Ralph H. Davidson, ESA Fellow (1943)

Dr. Ralph H. Davidson (deceased 13 January 1989), a professor at The Ohio State University (OSU), was elected as Fellow in 1943. Dr. Davidson was well known for his research in economic entomology, insect biology, insect control, and insecticide development. His research also involved leafhopper taxonomy and field entomology. He is the author of a widely used textbook: Insect Pests of Farm, Garden and Orchard.

Davidson was born in Vandalia, OH on 19 January 1908. He grew up on a farm where his early days were spent at school and tending to the corn, wheat, and Holstein dairy cows. His interest in entomology was mostly a product of working on the family farm and an interest in agricultural pests.

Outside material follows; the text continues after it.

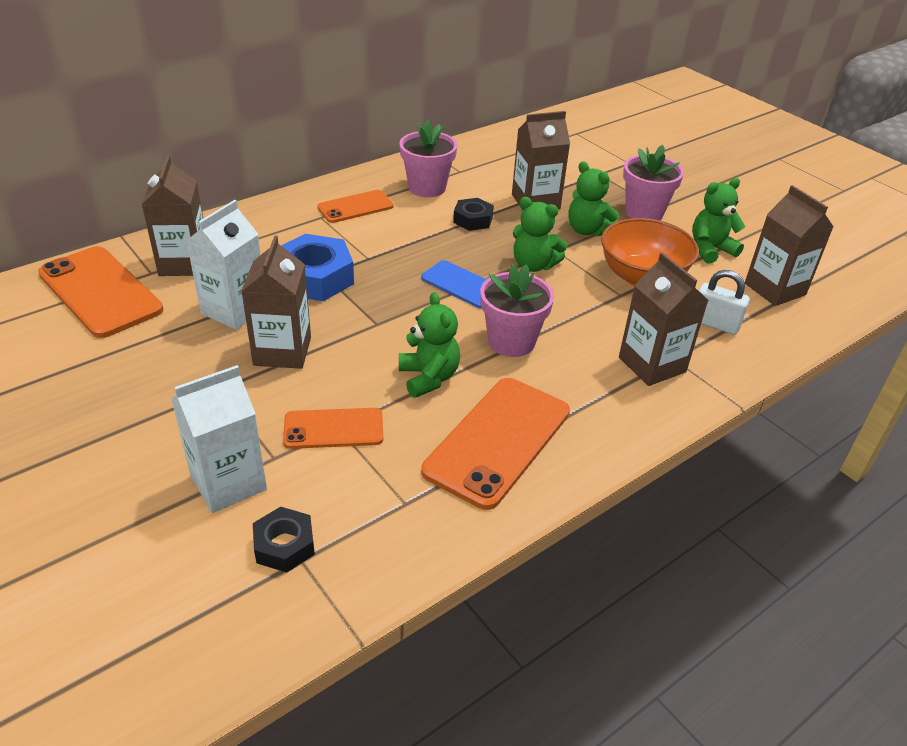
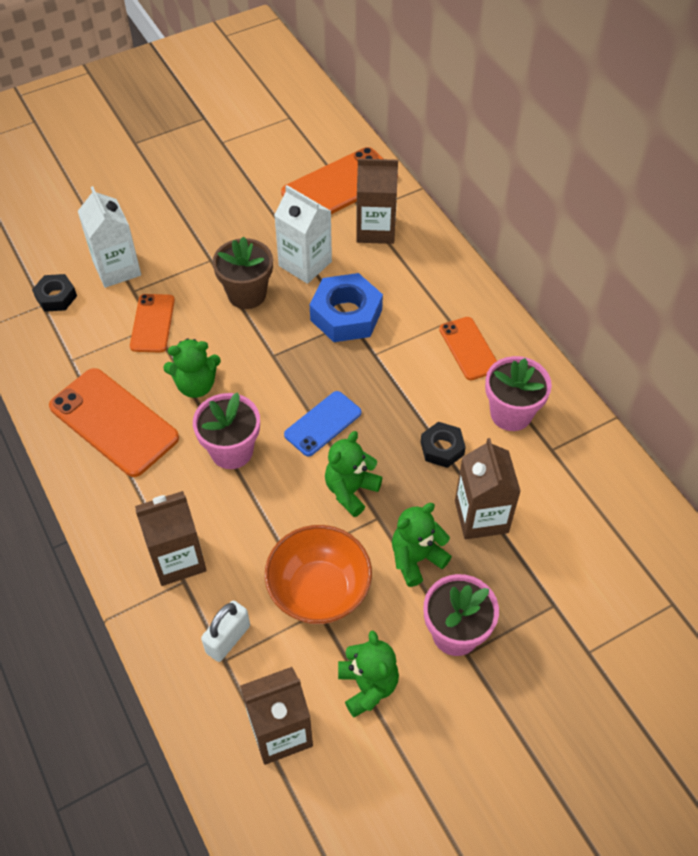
camera: 100 degrees right, 15 degrees up
brown carton [241,236,311,369] -> brown flower pot [213,236,273,309]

As a true buckeye, Davidson had his heart set on attending OSU after high school. Davidson earned a full scholarship for his undergraduate work at OSU and earned his B.S. in 1930 in the Department of Zoology and Entomology. During the summer after graduation, Davidson worked for the USDA Bureau of Entomology and Plant Quarantine where he spent his time developing insecticide and biological control projects. In the fall, Davidson headed back to OSU to begin his graduate studies. He earned his M.S. in 1931 and his Ph.D. in 1935, both in the Department of Zoology and Entomology at OSU. His dissertation research focused on the toxicity of non-arsenic insecticides, such as ground derris root, to many common insect pests.

After graduating with his Ph.D., Davidson started working at OSU where he taught economic entomology classes. Davidson had a long career at OSU where he held many titles from teaching assistant (as a graduate student), to instructor, to full professor, and finally as emeritus professor in 1971 when he retired. He also taught various summer classes at OSU’s Franz Theodore Stone Laboratory, and as a visiting professor at the University of Wisconsin, and Northern Arizona State University. Davidson served on the ESA Governing Board and as a member of ESA’s North Central Branch Executive Committee. He also served as chairman of the Joint Administrative Board of the Ohio Journal of Science, and as a past president of the Entomological Workers of Ohio and the Faculty Club at OSU.

Davidson is best known for his contributions to the biology and control of insects. During his research years, he published over 80 publications including his widely used textbook. Davidson is also respected and appreciated for his dedication to, and guidance of, graduate students. During his time at OSU, Davidson advised 32 Ph.D. students and 49 M.S. students. Davidson was honored for his teaching when he was awarded the Gamma Sigma Delta Teaching Award in the College of Food and Agriculture and Environmental Science in 1962. He was also named a fellow of the Ohio Academy of Science and of the American Association for the Advancement of Science.